Anfang September und passend zum fünfjährigen Bestehen soll nun erstmals das „WDR 3 Partnerschaftsfest“ gefeiert werden. Hinter dem etwas hermetischen Namen verbirgt sich nicht nur das laut Fritz Pleitgen „wahrscheinlich größte Kulturfest Europas“ mit 200 Stunden Programm von 20 Bühnen. Das vom „Landeskultursender WDR 3“ (Karst) angestoßene Groß-Experiment soll auch neue, moderne Programmformen fördern.

So soll am 2. September zwölf Stunden (12 bis 24 Uhr) live aus den sechs über ganz Nordrhein-Westfalen verteilten Fest-Städten berichtet werden.

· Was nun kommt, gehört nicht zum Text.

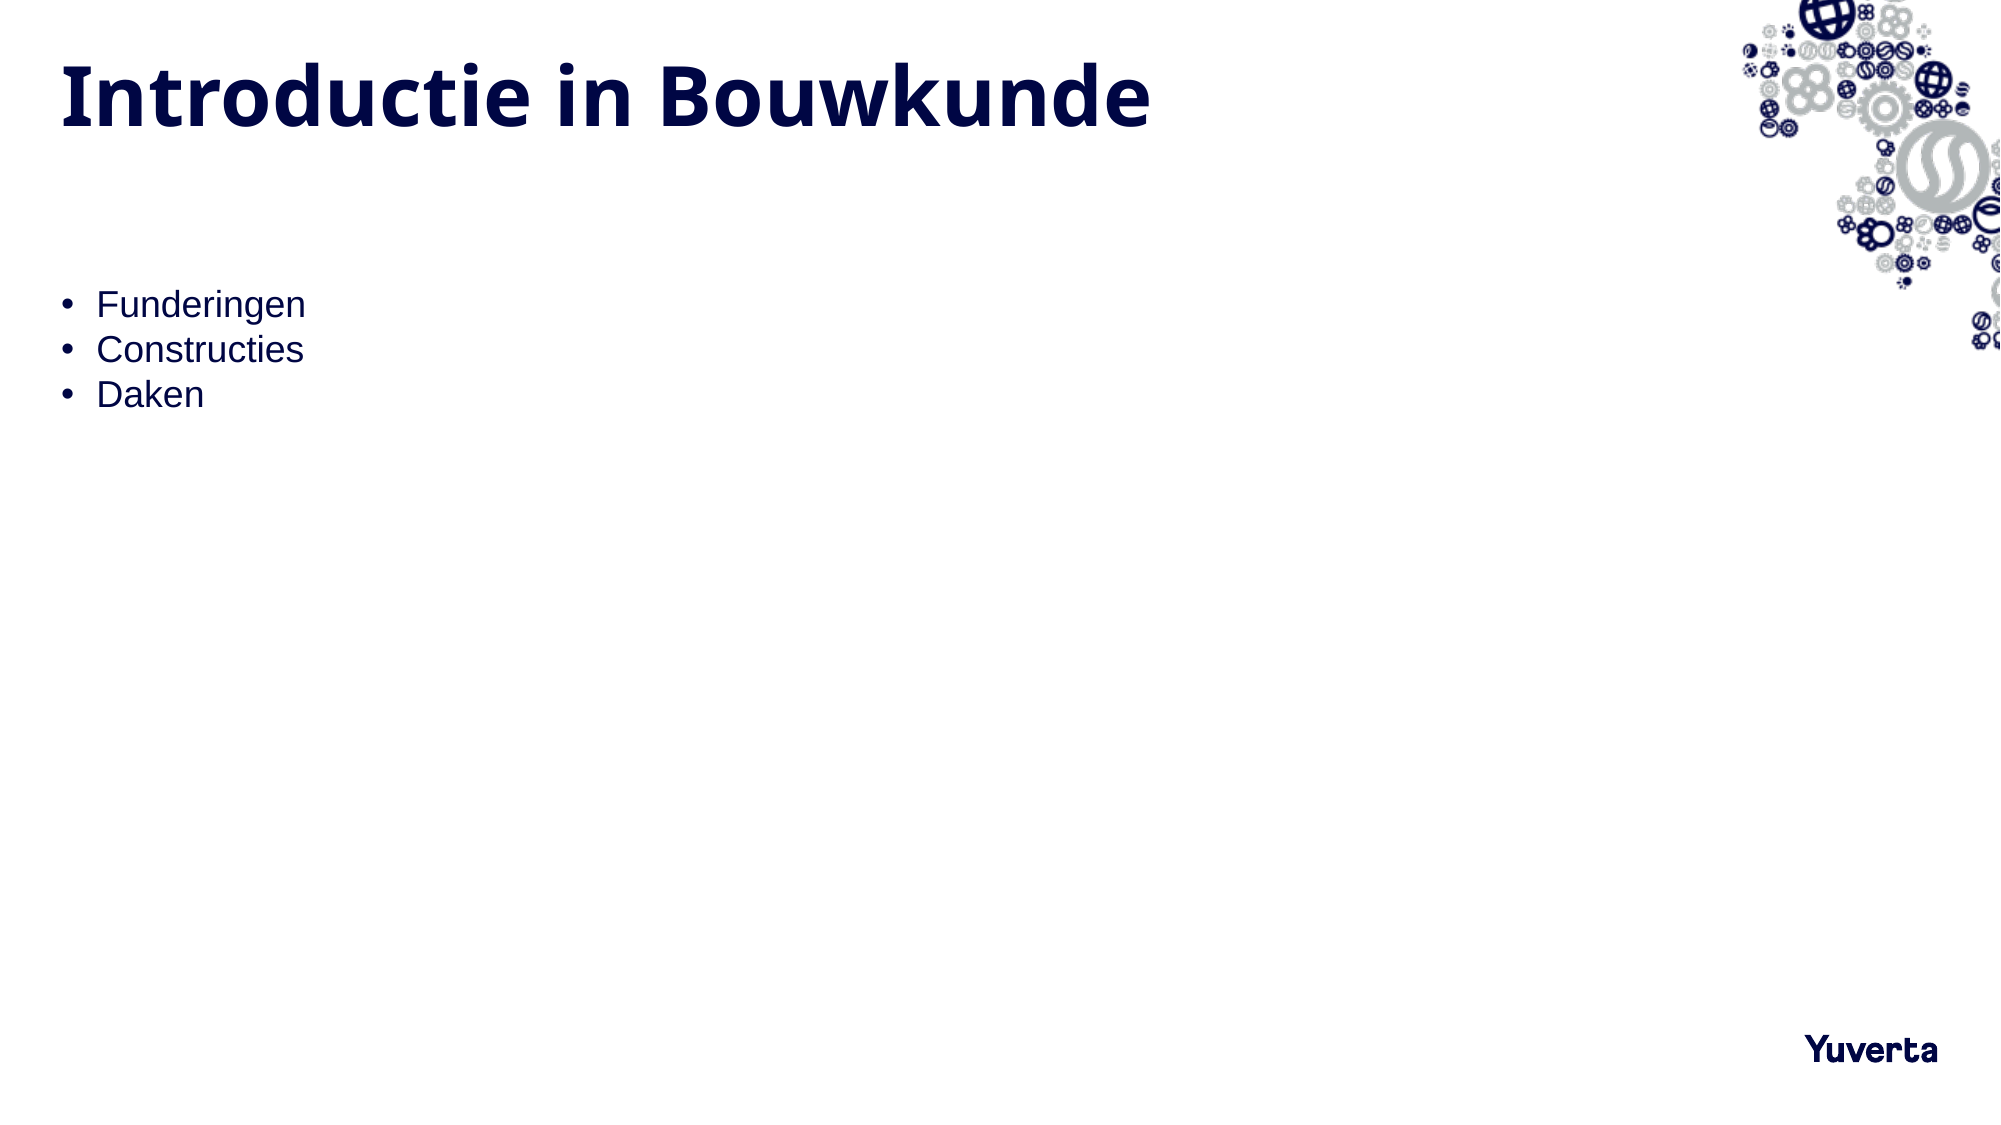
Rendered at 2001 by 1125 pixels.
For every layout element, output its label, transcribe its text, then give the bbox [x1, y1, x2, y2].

list Funderingen Constructies Daken [60, 280, 1940, 1006]
picture [0, 0, 2000, 1125]
title Introductie in Bouwkunde [60, 48, 1720, 239]
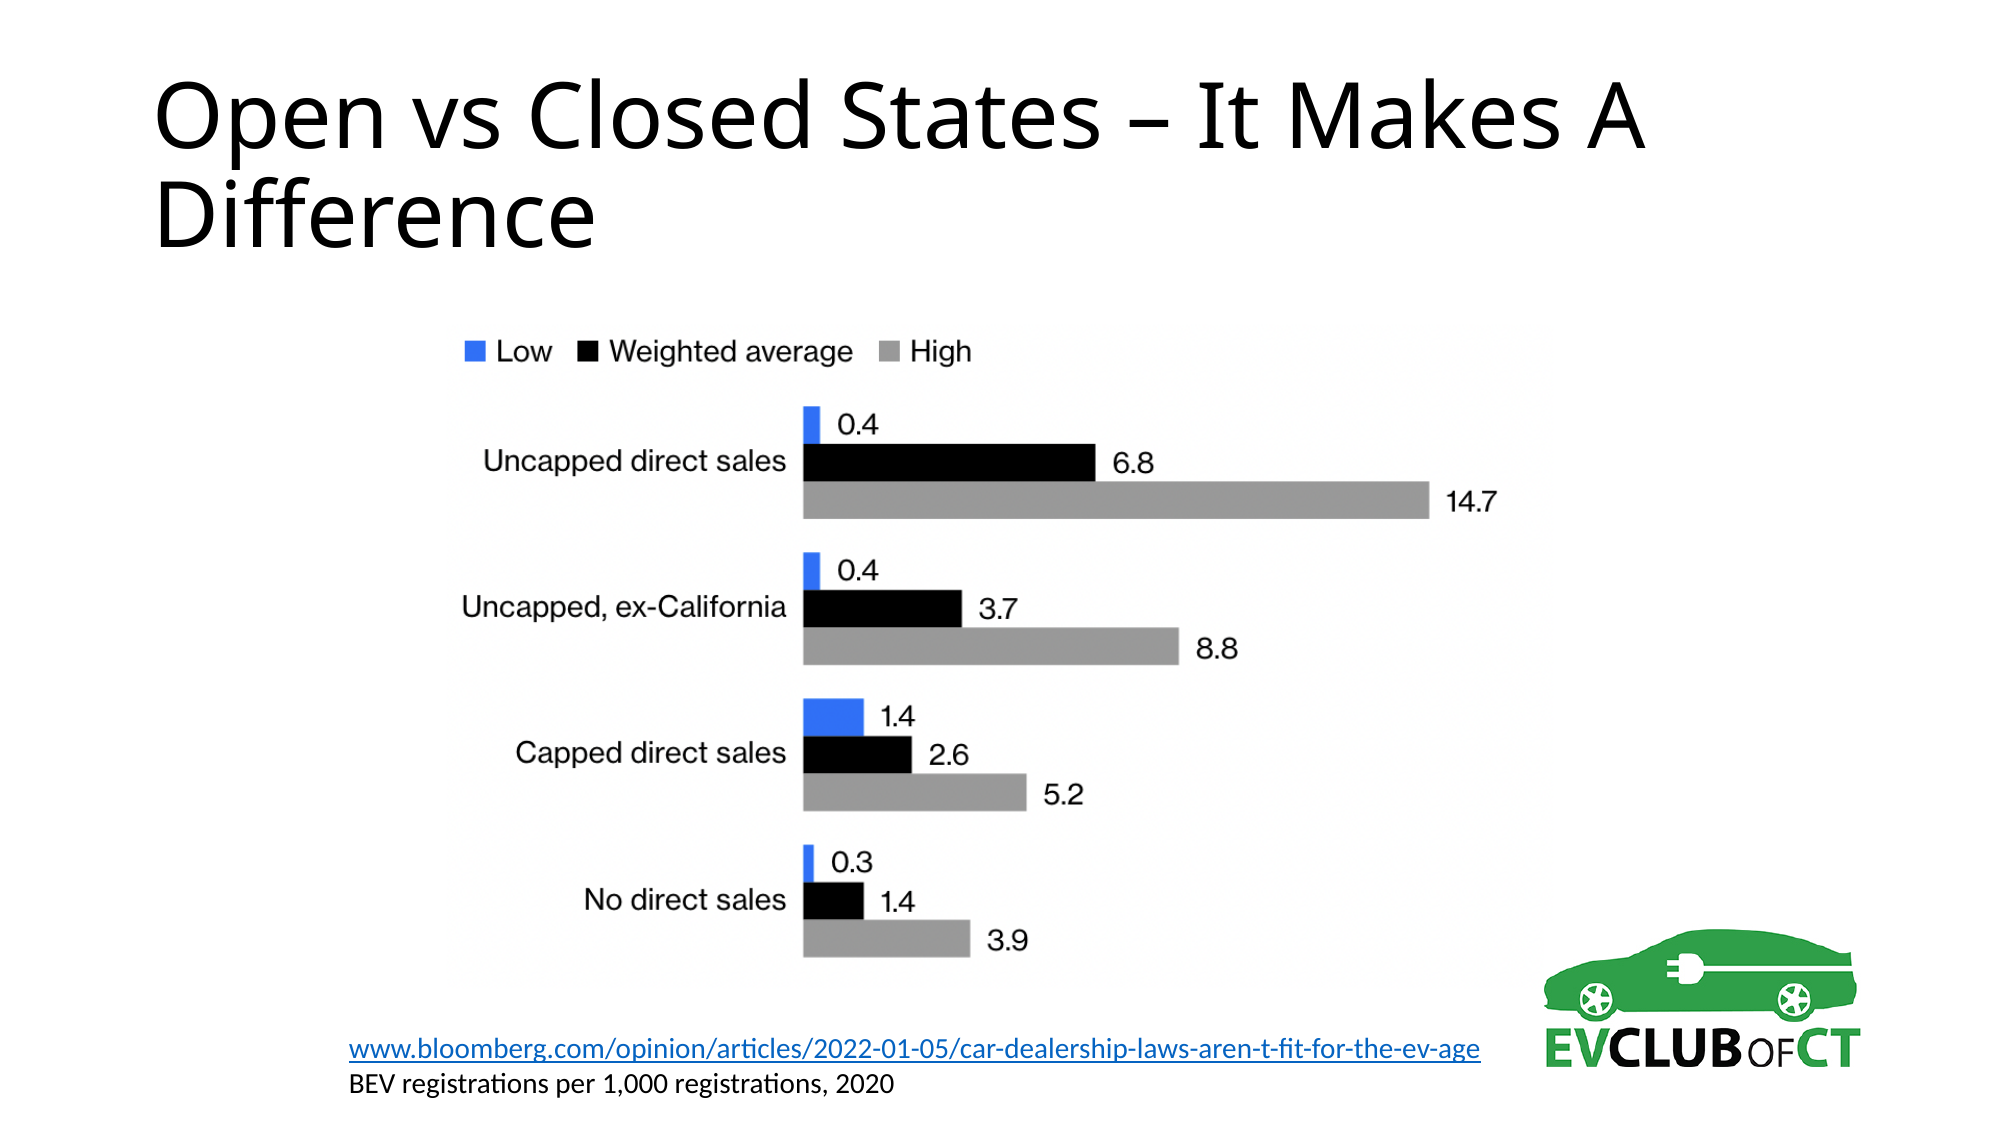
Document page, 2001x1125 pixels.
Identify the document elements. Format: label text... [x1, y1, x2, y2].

title Open vs Closed States – It Makes A Difference [137, 59, 1863, 278]
text_box www.bloomberg.com/opinion/articles/2022-01-05/car-dealership-laws-aren-t-fit-for-the-ev-age BEV registrations per 1,000 registrations, 2020 [333, 1022, 1497, 1107]
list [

Geplant ist ein hoch kultureller und vielfältiger Radiotag über den - so Karst - „nach dem Modell einer Bundesliga-Schalte“ berichtet wird. Erstmals sendet damit ein Kulturprogramm parallel über sechs Leitungen. Neben dem Kulturradio WDR 3 sind schließlich auch das WDR-Fernsehen und das Internetangebot wdr.de in das trimediale Kulturpartnerfest eingebunden.

Doch das Kulturradio WDR 3 ist vor allem Radio - und das will sich nicht nur durch die so angesagten "Events" zukunftsfähig halten. Für Karst ist es ein großer Erfolg, dass die neu gestalteten Kultursendung Resonancen (17.05 bis 20 Uhr) inzwischen ein Publikum erreicht, das nicht jung, aber deutlich jünger als (hier liegen die meisten ARD-Kulturradios) 65 Jahre ist und dort über eine hohe Akzeptanz verfüge. Die Welle ist inzwischen als Live-Stream im Internet hörbar, es gibt Podcast-Angebote für die aktiven Hörer.

Und im Spätsommer oder Herbst (im Gespräch ist der 1. September) soll im Internet auch noch ein neues Kulturradio starten. Das „erste Kulturradio für die ganz junge Zielgruppe“, so Hörfunkdirektorin Piel, hat den Arbeitsnamen „WDR 1.3“ oder „WDR Eins Punkt Drei“ und soll zunächst mit einer 4-Stunden-Schleife im Internet beginnen. Die Moderatoren kommen aus dem Abendprogramm der WDR-Jugendwelle Eins Live, die Musik wird der Abendmusik der Jugendwelle ähneln, WDR 3 und WDR 5 produzieren die Wortbeiträge.